(MATERIAL TO PROCESS begins)
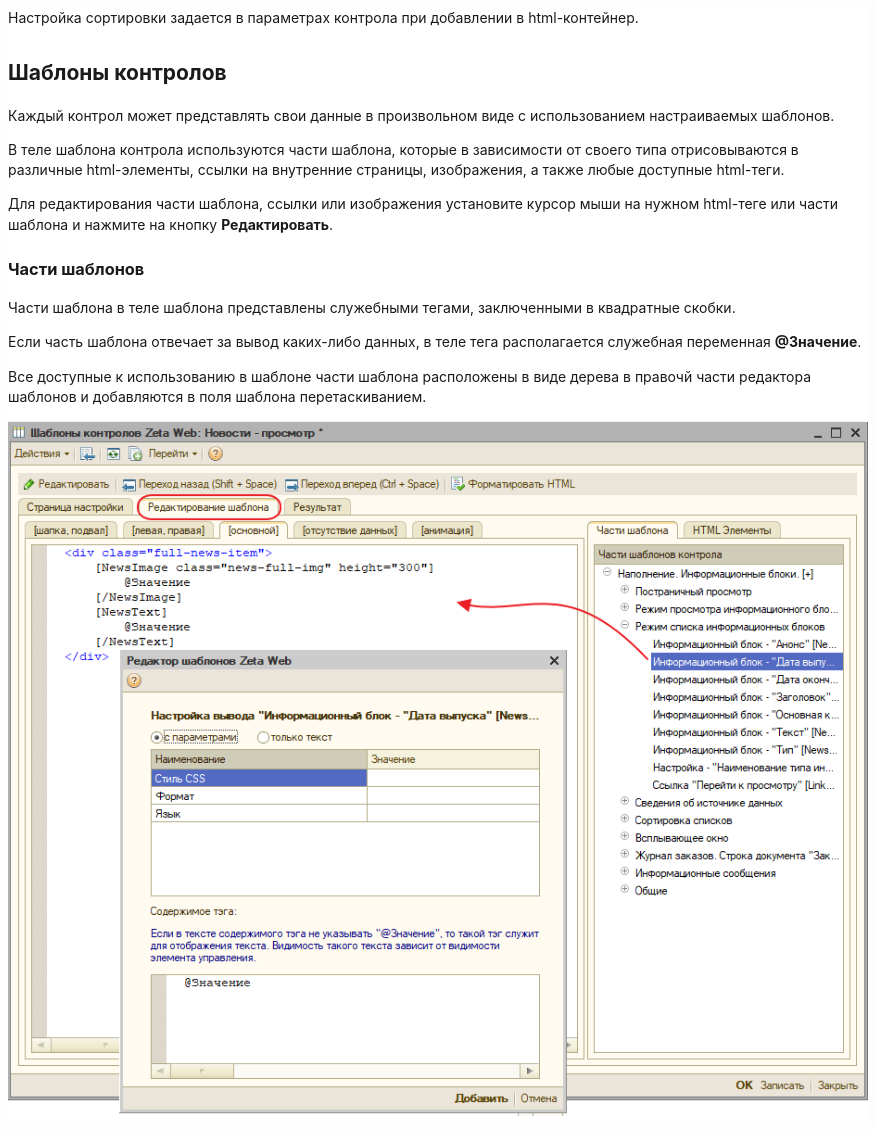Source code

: Настройка сортировки задается в параметрах контрола при добавлении в html-контейнер.

## Шаблоны контролов

Каждый контрол может представлять свои данные в произвольном виде с использованием настраиваемых шаблонов.

В теле шаблона контрола используются части шаблона, которые в зависимости от своего типа отрисовываются в различные html-элементы, ссылки на внутренние страницы, изображения, а также любые доступные html-теги.

Для редактирования части шаблона, ссылки или изображения установите курсор мыши на нужном html-теге или части шаблона и нажмите на кнопку **Редактировать**.

### Части шаблонов

Части шаблона в теле шаблона представлены служебными тегами, заключенными в квадратные скобки.

Если часть шаблона отвечает за вывод каких-либо данных, в теле тега располагается служебная переменная **@Значение**.

Все доступные к использованию в шаблоне части шаблона расположены в виде дерева в правочй части редактора шаблонов и добавляются в поля шаблона перетаскиванием.

![](../.gitbook/assets/image%20%28579%29.png)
(MATERIAL TO PROCESS ends)
WRITTEN TASK:
In the entries above, the lines from the one bearing "добавлении в html-контейнер." up to and including the one bearing "Каждый контрол может" should be transcribed exactly; no other line is wanted.

EXERCISE SOLUTION:
: Настройка сортировки задается в параметрах контрола при добавлении в html-контейнер.

## Шаблоны контролов

Каждый контрол может представлять свои данные в произвольном виде с использованием настраиваемых шаблонов.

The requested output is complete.